Backyard Football '08 was released in 2007 for Windows (on October 9), Wii, PlayStation 2 (both platforms on October 16) and Nintendo DS (on October 23). Humongous Entertainment handled development, with assistance by FarSight Studios and Torus Games. It was published by Atari.

IGN rated the Wii version of the game a 6/10 and criticized it for having controls that may be hard for a younger audience to understand, while praising its commentary for being funny.

Aggregate score
| Aggregator | Score |
|---|---|
| GameRankings | 60% (Wii) 15% (DS) |

Review score
| Publication | Score |
|---|---|
| IGN | 6/10 (Wii) 1.5/10 (DS) |

===Backyard Football '09===

Backyard Football '09 was developed and published by the same studios as the previous installment and released on the same systems in 2008. The game includes all 22 backyard kids and 15 professional players as kids. Professional players include Tom Brady, Peyton Manning, Tony Romo, LaDainian Tomlinson, Brian Urlacher, Reggie Bush, Chris Cooley and Frank Gore and more. Along with the NFL players, most of the classic backyard kids are in the game including Pete Wheeler, Pablo Sanchez, and Ernie Steele. Both of the commentators, Chuck Downfield and Sunny Day, are also from previous games of the series.

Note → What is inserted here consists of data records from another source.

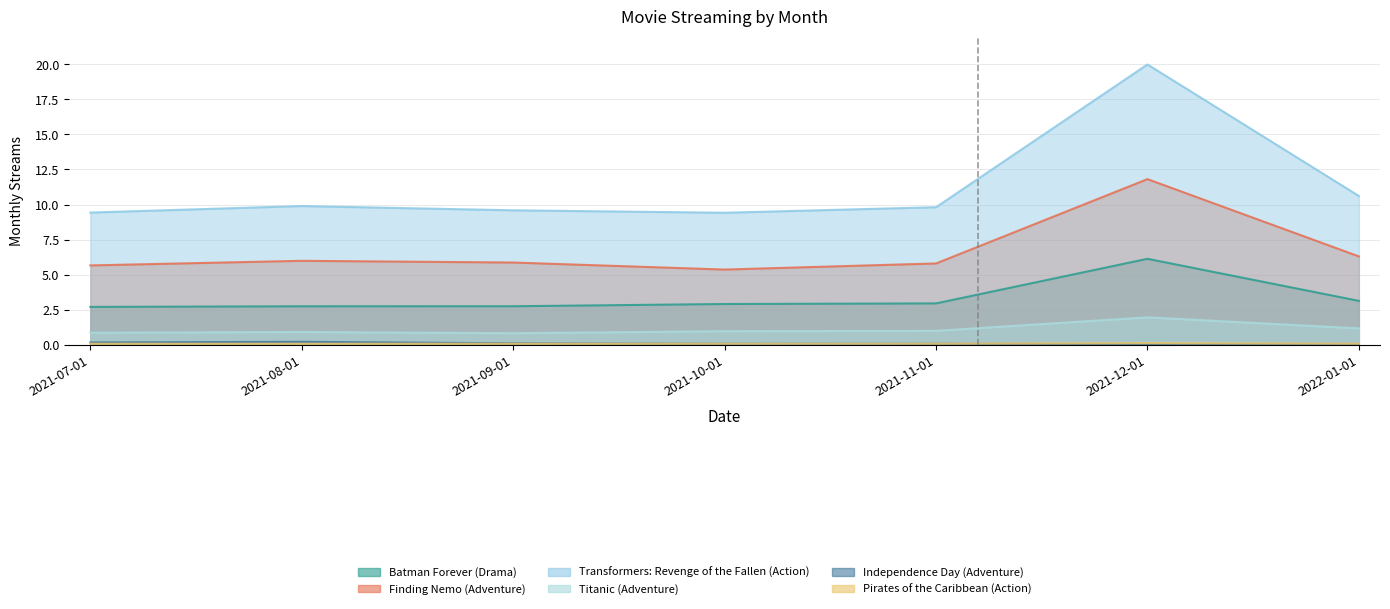

The Transformers: Revenge of the Fallen (Action) series shows 2.0 at 2021-07-01. True or false?

False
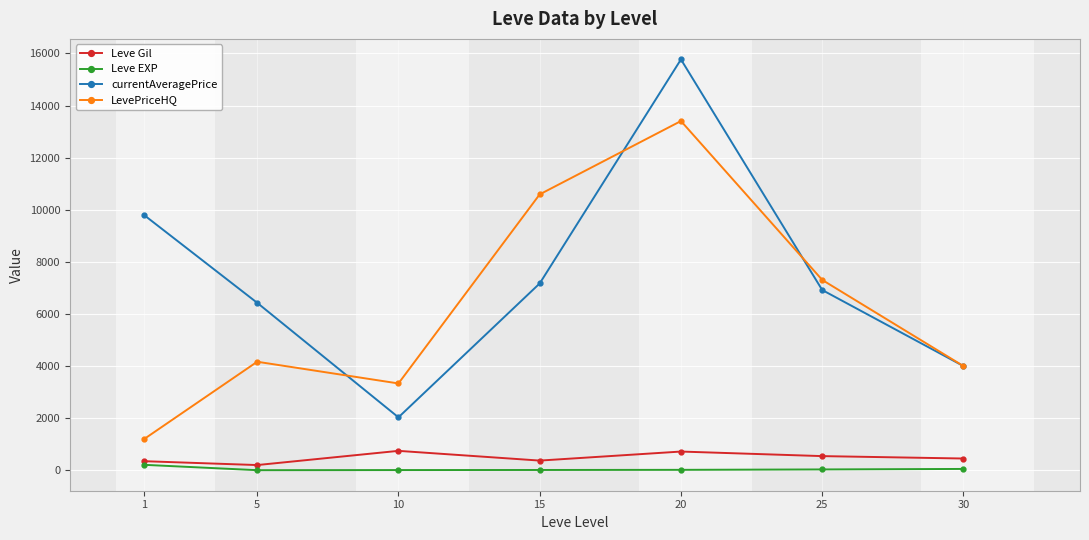

At which category is the sum across all series the highest?

20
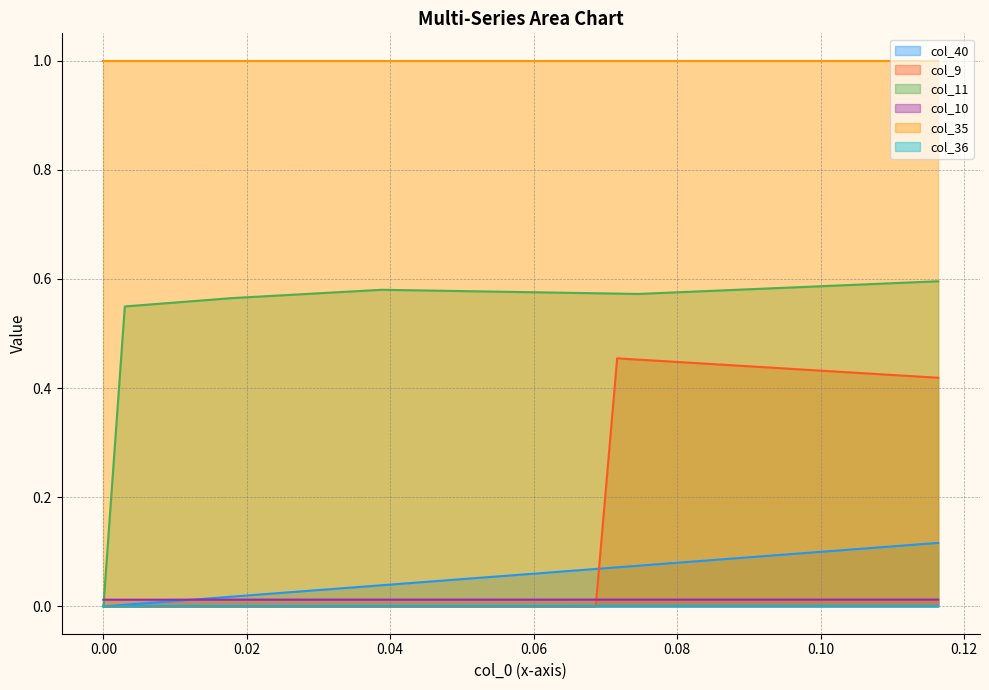

Count the col_11 values in the range 0 to 1.

40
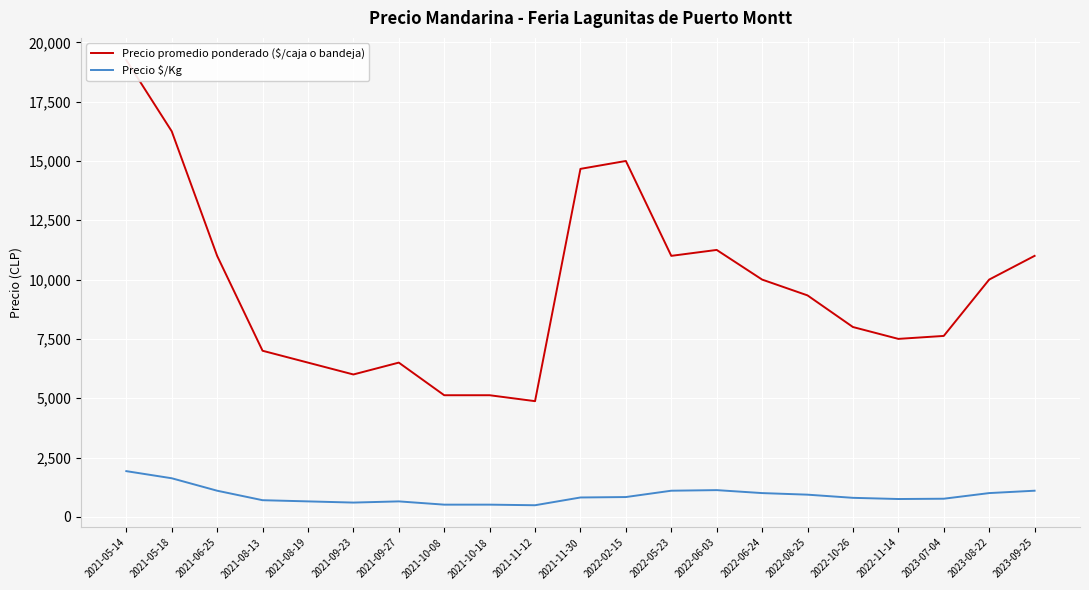

Which has a higher value, 2022-06-24 or 2023-07-04?

2022-06-24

Backyard Football '09 was said to be "repetitive with its commentary" and "made too simple and easy" from many reviews. The reviews state that the game targets more of a pre-teen audience.

Aggregate score
| Aggregator | Score |
|---|---|
| GameRankings | 68% (Wii) |

Review score
| Publication | Score |
|---|---|
| GameZone | 6.8/10 (Wii) |

===Backyard Football '10===

Backyard Football '10 was also developed by the previous team who did the other two installments and published by Atari in 2009 for the Xbox 360, Wii, and PlayStation 2. The game features "Single Player", "Season", "Tournament", and "All Pro" modes, along with the multiplayer modes of co-op play and two-on-two contests.

The game received mixed reviews for the Xbox 360 and Wii versions, but negative reviews for the PS2 version. For the Xbox 360 version, ZTGameDomain said that the game is "simple, easy to pick up and really well designed".

Aggregate score
| Aggregator | Score |
|---|---|
| GameRankings | 57.50% (X360) 65% (Wii) 35% (PS2) |

Review scores
| Publication | Score |
|---|---|
| Official Xbox Magazine (US) | 6/10 |
| ZTGameDomain | 6.5/10 (X360) |

===Backyard Sports: Rookie Rush===
Backyard Sports: Rookie Rush was developed by HB Studios and published by Atari in 2010 for the Xbox 360, Wii, Microsoft Windows, and Nintendo DS. This title features the previously created "Pick-up Games", "Season Mode", and "Tournament", and introduces two new styles of gameplay, "Story Mode" and "Mini-Games".

Common Sense Media gave the game 4 out of 5 stars. The game received 2 out of 5 stars from AllGame.

== TV special ==
In 2002, a live-action animated TV special based on the Backyard Football series entitled NFL Backyard Basics: Football Tips from the Pros, featuring the then quarterback for the Philadelphia Eagles, Donovan McNabb, aired on CBS on November 16 and later reran on Nickelodeon Games and Sports for Kids.